Type Here to Get Search Results !

 


ANTARA UCAPAN SELAMAT TAHUN BARU MASEHI DAN HIJRIAH

 

Sobat, kenyataan yang tidak bisa dipungkiri di zaman ini, banyak kaum muslimin yang tidak mengetahui tentang hukum mengucapkan “Selamat tahun baru”, baik terkait dengan tahun baru masehi maupun hijriyyah. Demikianlah keadaan banyak masyarakat kita, sebenarnya mereka sangat butuh dakwah.

Sobat, akankah kita berdiam diri? Cuek tak hiraukan mereka? Mari sebarkan dakwah, tebarkan air ilmu penyejuk hati! Berikan pencerahan kepada mereka, pahamkan tentang keindahan Islam, sayangi mereka! Kasihi mereka!

Kenalkan kepada mereka tentang hak-hak Rabb-nya! Sampaikan bimbingan-bimbingan Ulama Rabbani umat ini dan perdengarkan peringatan-peringatan mereka yang penuh kasih dan sayang. Karena mereka (para Ulama) lah orang-orang yang telah Allah muliakan dengan ilmu dan amal di tengah-tengah umat ini.

Ketahuilah wahai saudaraku!

Permisalan Ulama di muka bumi ini ibarat bintang di langit

Ibnu Rajab rahimahullah menjelaskan tentang keberadaan Ulama yang dipermisalkan dengan bintang di langit tersebut, bahwa : “Bintang memiliki tiga faedah, yaitu : diikuti dalam kegelapan, perhiasan langit, pelempar setan yang mencuri berita dari langit. Dan Ulama di muka bumi pun juga demikian, terkumpul pada diri mereka tiga sifat mirip seperti sifat bintang, yaitu : Mereka diikuti di dalam kegelapan (kebodohan dan kemaksiatan-pent). Mereka adalah perhiasan di muka bumi (menghiasinya dengan ilmu dan amal mereka-pent). Dan mereka pelempar (membantah-pent) setan yang mencampur-adukkan kebenaran dengan kebatilan dan memasukkan ke dalam agama Islam kotoran yang berasal dari pengikut hawa nafsu” (dinukil dari Majmu’ur Rasaail Al-Hafidz Ibni Rajab, Maktabah Islamiyyah Syamilah, http://sh.rewayat2.com/gwame3/Web/32689/001.htm).

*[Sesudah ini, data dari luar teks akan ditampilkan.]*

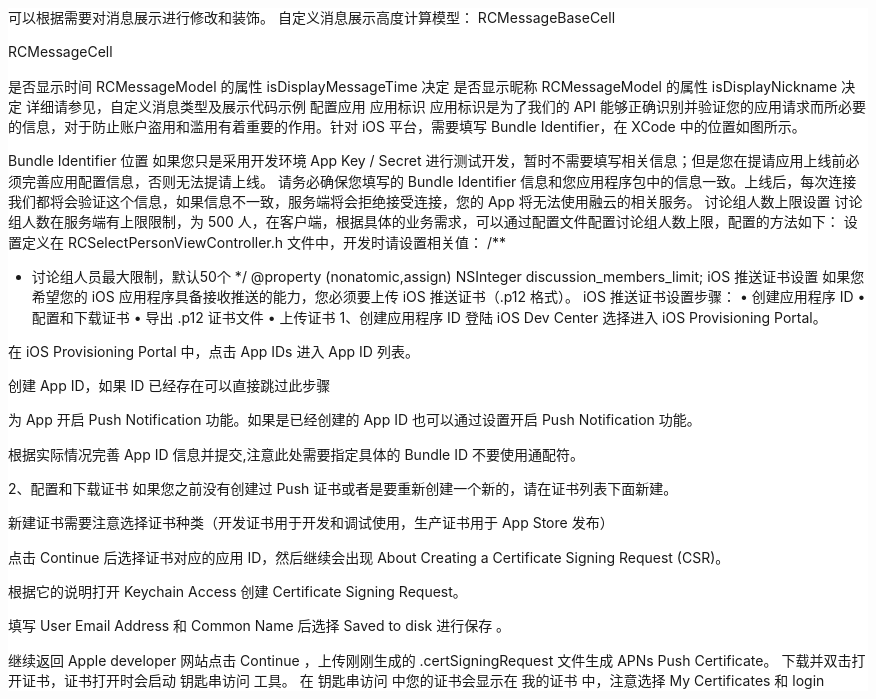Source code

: 可以根据需要对消息展示进行修改和装饰。
自定义消息展示高度计算模型：
RCMessageBaseCell

RCMessageCell

是否显示时间 RCMessageModel 的属性 isDisplayMessageTime 决定
是否显示昵称 RCMessageModel 的属性 isDisplayNickname 决定
详细请参见，自定义消息类型及展示代码示例
配置应用
应用标识
应用标识是为了我们的 API 能够正确识别并验证您的应用请求而所必要的信息，对于防止账户盗用和滥用有着重要的作用。针对 iOS 平台，需要填写 Bundle Identifier，在 XCode 中的位置如图所示。

Bundle Identifier 位置
如果您只是采用开发环境 App Key / Secret 进行测试开发，暂时不需要填写相关信息；但是您在提请应用上线前必须完善应用配置信息，否则无法提请上线。
请务必确保您填写的 Bundle Identifier 信息和您应用程序包中的信息一致。上线后，每次连接我们都将会验证这个信息，如果信息不一致，服务端将会拒绝接受连接，您的 App 将无法使用融云的相关服务。
讨论组人数上限设置
讨论组人数在服务端有上限限制，为 500 人，在客户端，根据具体的业务需求，可以通过配置文件配置讨论组人数上限，配置的方法如下：
设置定义在 RCSelectPersonViewController.h 文件中，开发时请设置相关值：
/**
 *  讨论组人员最大限制，默认50个
 */
@property (nonatomic,assign) NSInteger discussion_members_limit;
iOS 推送证书设置
如果您希望您的 iOS 应用程序具备接收推送的能力，您必须要上传 iOS 推送证书（.p12 格式）。
iOS 推送证书设置步骤：
•	创建应用程序 ID
•	配置和下载证书
•	导出 .p12 证书文件
•	上传证书
1、创建应用程序 ID
登陆 iOS Dev Center 选择进入 iOS Provisioning Portal。

在 iOS Provisioning Portal 中，点击 App IDs 进入 App ID 列表。

创建 App ID，如果 ID 已经存在可以直接跳过此步骤

为 App 开启 Push Notification 功能。如果是已经创建的 App ID 也可以通过设置开启 Push Notification 功能。

根据实际情况完善 App ID 信息并提交,注意此处需要指定具体的 Bundle ID 不要使用通配符。

2、配置和下载证书
如果您之前没有创建过 Push 证书或者是要重新创建一个新的，请在证书列表下面新建。

新建证书需要注意选择证书种类（开发证书用于开发和调试使用，生产证书用于 App Store 发布）

点击 Continue 后选择证书对应的应用 ID，然后继续会出现 About Creating a Certificate Signing Request (CSR)。

根据它的说明打开 Keychain Access 创建 Certificate Signing Request。

填写 User Email Address 和 Common Name 后选择 Saved to disk 进行保存 。

继续返回 Apple developer 网站点击 Continue ，上传刚刚生成的 .certSigningRequest 文件生成 APNs Push Certificate。 下载并双击打开证书，证书打开时会启动 钥匙串访问 工具。 在 钥匙串访问 中您的证书会显示在 我的证书 中，注意选择 My Certificates 和 login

Selama Allah masih menjaga para Ulama Rabbani, maka cahaya petunjuk dan kebaikan pun akan tetap ada.Dan selama Umat ini mendengarkan nasehat dan fatwa Ulama,maka kebaikanpun akan tetap tersebar di tengah Umat ini. Mari kita simak petunjuk-petunjuk mereka! Simaklah, apa kata Ulama tentang hukum mengucapkan ucapan selamat untuk tahun baru Hijriyyah.

Fatwa para Ulama

Sebelum kami bawakan penjelasan Ulama tentang hal ini, perlu diketahui bahwa yang dimaksud dengan “ucapan selamat” disini umum cakupannya, meliputi seluruh bentuk lafadz yang menggembirakan pendengarnya dan dikenal secara adat bahwa itu ucapan selamat yang baik. Pada asalnya kalimat ini bukanlah kalimat yang terlarang dalam syari’at.

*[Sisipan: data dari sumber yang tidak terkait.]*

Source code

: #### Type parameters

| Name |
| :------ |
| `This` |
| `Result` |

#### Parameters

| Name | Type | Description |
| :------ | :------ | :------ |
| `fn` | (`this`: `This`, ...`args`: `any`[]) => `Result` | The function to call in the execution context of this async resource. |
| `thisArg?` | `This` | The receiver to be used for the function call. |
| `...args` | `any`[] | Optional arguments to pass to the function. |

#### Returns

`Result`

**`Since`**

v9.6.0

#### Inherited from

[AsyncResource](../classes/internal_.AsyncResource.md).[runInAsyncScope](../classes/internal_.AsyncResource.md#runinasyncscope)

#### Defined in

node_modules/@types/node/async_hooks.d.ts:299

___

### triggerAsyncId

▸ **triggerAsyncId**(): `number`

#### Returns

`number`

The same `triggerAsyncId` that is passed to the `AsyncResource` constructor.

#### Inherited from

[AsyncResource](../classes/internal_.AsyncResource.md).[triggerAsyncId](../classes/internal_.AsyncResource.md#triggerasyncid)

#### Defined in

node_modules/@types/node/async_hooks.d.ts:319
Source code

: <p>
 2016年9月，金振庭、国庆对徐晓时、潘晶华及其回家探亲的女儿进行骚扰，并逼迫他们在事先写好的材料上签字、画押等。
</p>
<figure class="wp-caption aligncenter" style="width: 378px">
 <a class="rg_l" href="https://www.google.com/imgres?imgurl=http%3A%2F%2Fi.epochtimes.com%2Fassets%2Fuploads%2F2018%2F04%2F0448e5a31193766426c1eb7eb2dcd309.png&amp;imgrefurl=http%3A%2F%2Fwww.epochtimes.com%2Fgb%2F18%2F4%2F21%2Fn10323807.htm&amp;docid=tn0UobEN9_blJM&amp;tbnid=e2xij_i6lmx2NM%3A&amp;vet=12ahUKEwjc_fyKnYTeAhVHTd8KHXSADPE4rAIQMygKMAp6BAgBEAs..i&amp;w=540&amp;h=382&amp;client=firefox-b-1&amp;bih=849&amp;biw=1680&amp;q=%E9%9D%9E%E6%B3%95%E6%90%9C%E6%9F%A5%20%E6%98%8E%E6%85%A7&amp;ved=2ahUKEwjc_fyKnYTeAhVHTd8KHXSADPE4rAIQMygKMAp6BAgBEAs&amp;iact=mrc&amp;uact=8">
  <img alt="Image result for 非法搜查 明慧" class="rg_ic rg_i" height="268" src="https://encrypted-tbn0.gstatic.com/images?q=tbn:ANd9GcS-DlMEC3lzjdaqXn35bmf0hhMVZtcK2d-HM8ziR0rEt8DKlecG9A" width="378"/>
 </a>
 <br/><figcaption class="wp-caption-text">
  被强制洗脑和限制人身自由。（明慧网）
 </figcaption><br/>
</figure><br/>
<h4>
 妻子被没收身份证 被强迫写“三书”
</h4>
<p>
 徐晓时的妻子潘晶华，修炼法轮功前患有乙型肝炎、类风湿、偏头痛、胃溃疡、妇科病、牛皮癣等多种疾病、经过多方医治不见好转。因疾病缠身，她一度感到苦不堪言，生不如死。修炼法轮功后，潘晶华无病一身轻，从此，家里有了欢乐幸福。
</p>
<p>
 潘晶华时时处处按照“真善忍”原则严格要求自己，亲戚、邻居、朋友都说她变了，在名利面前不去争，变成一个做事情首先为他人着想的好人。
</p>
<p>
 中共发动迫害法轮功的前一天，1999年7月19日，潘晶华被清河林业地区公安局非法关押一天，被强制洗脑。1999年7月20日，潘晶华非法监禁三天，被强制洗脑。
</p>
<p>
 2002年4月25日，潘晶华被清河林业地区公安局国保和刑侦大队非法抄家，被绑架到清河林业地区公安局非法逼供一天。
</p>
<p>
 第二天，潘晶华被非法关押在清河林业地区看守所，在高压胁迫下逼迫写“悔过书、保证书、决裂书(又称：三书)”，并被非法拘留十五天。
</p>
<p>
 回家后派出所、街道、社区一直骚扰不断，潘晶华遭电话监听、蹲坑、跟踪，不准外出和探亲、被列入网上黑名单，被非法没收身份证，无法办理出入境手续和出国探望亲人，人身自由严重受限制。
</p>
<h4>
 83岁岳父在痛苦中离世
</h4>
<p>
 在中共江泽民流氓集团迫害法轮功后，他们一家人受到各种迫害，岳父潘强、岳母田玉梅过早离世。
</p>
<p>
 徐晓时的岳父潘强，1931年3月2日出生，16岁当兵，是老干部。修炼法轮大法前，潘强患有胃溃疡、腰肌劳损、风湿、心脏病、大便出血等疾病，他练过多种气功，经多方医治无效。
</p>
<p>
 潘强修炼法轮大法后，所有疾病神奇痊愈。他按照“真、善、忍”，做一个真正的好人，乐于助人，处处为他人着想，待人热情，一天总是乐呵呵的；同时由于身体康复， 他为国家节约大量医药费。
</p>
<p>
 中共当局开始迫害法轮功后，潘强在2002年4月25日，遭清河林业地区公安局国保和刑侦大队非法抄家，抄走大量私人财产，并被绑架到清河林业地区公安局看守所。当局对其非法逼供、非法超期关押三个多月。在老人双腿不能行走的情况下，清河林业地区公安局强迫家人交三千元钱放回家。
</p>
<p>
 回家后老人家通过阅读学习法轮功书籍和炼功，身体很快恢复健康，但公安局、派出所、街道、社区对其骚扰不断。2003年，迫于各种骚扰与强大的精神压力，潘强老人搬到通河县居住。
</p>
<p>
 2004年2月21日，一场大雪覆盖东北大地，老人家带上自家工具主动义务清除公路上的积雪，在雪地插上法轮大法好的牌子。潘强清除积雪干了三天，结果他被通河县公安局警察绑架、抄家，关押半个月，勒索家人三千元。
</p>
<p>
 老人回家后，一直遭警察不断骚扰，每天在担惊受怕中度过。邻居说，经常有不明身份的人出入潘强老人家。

Berikut penjelasan Syaikh Prof. Dr. Ibrahim Ar-Ruhaili hafizhahullah ketika menjelaskan hukum ucapan selamat tahun baru Hijriyyah: “Hukum ucapan selamat tahun baru (Hijriyyah) di awal bulan ini (Muharram): Tidak ada dalil yang menunjukkan disyari’atkannya memberi ucapan selamat tahun baru (Hijriyyah), sebagaimana pula tidak pernah dinukilkan satupun riwayat dari salafush shalih tentang hal ini. (Perlu diketahui), akhir-akhir ini marak tersebar ucapan selamat untuk menyambut tahun baru Hijriyyah, yang diucapkan oleh sebagian orang: ‘Kullu ‘amin wa antum bikhairin‘ (Semoga Anda berada dalam kebaikan sepanjang tahun), sedangkan ulama berbeda pendapat dalam memandang hukumnya, (sebagai berikut):

Sebagian Ulama ada yang memandang bahwa pemberian ucapan selamat tahun baru Hijriyyah ini adalah masalah adat kebiasaan masyarakat saja, tidak ada hubungannya dengan masalah Syari’at, oleh karena itu tidak bisa dikategorikan bid’ah.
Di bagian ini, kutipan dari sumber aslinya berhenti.